◆ Task requirements ◆
Please copy everything from the line containing "일반 - 가격비교 상품" down to the last of the entries below, word for word. Leave the pictures out of your copy.

BEGIN Exercise material

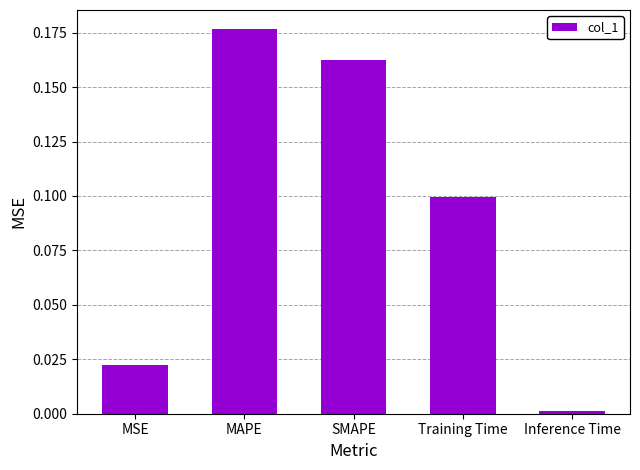

The value at Inference Time is 0.0. True or false?

True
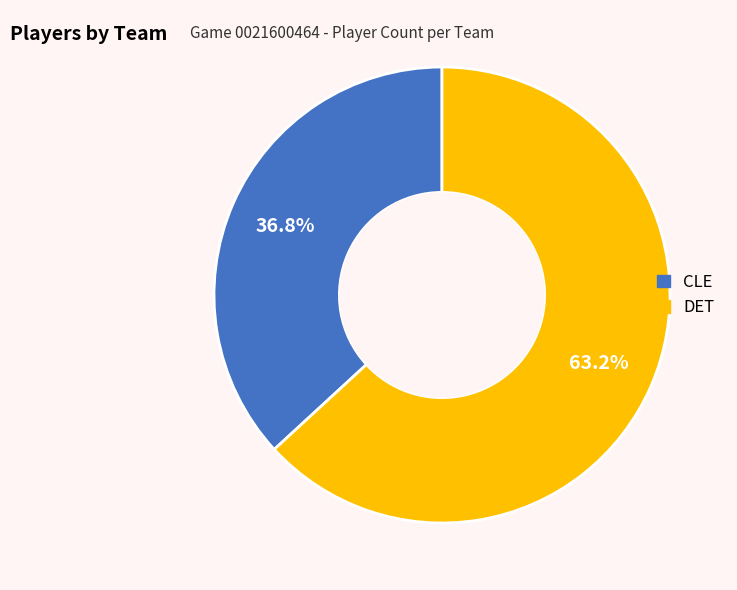

What percentage is NOT represented by CLE?

63.2%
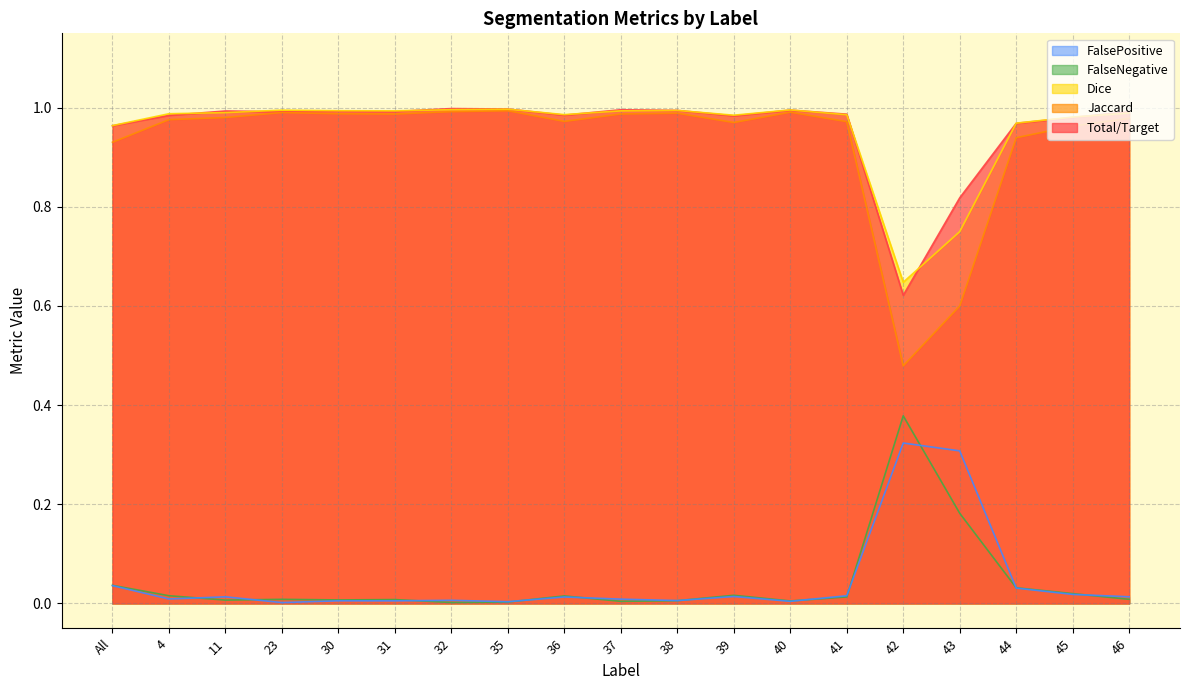

How many lines are shown in the chart?

5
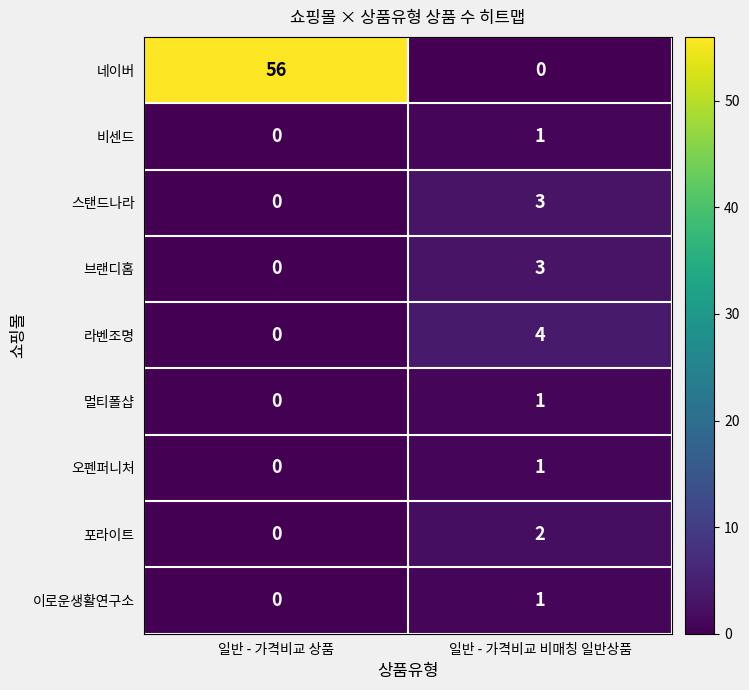

At which label does 브랜디홈 reach its minimum?

일반 - 가격비교 상품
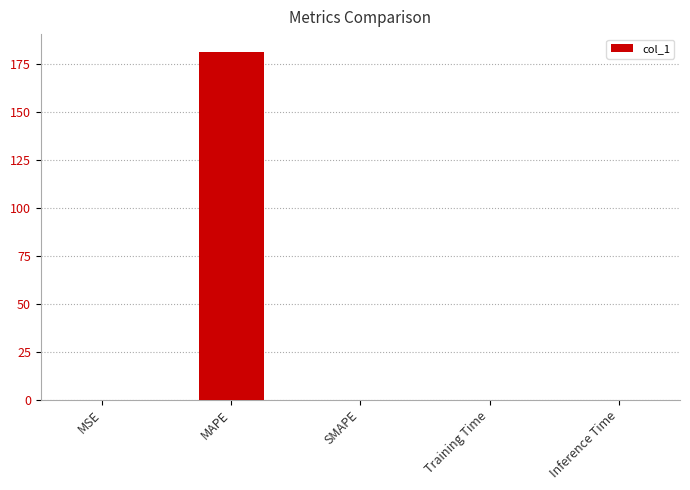

True or false: the data shows 0.0 at SMAPE.

True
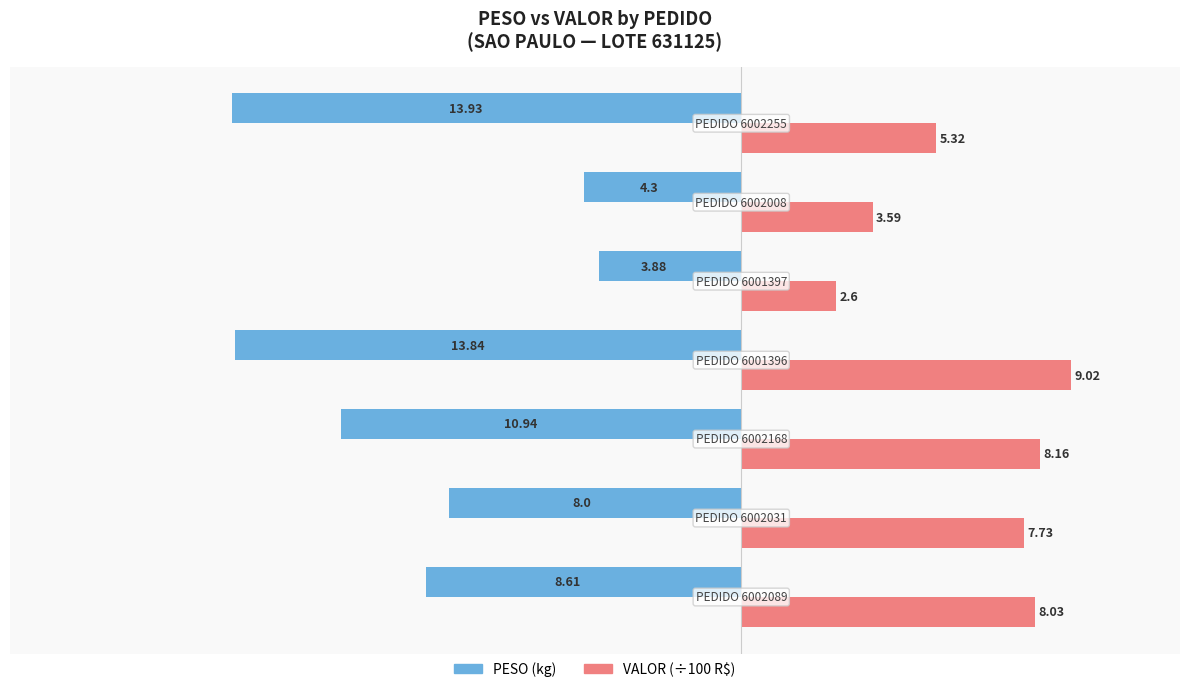

Rank the series by their average value, from highest to lowest.

VALOR (÷100 R$), PESO (kg)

END Exercise material

◆ Answer section ◆
일반 - 가격비교 상품

True or false: the data shows 0.0 at SMAPE.

True

Rank the series by their average value, from highest to lowest.

VALOR (÷100 R$), PESO (kg)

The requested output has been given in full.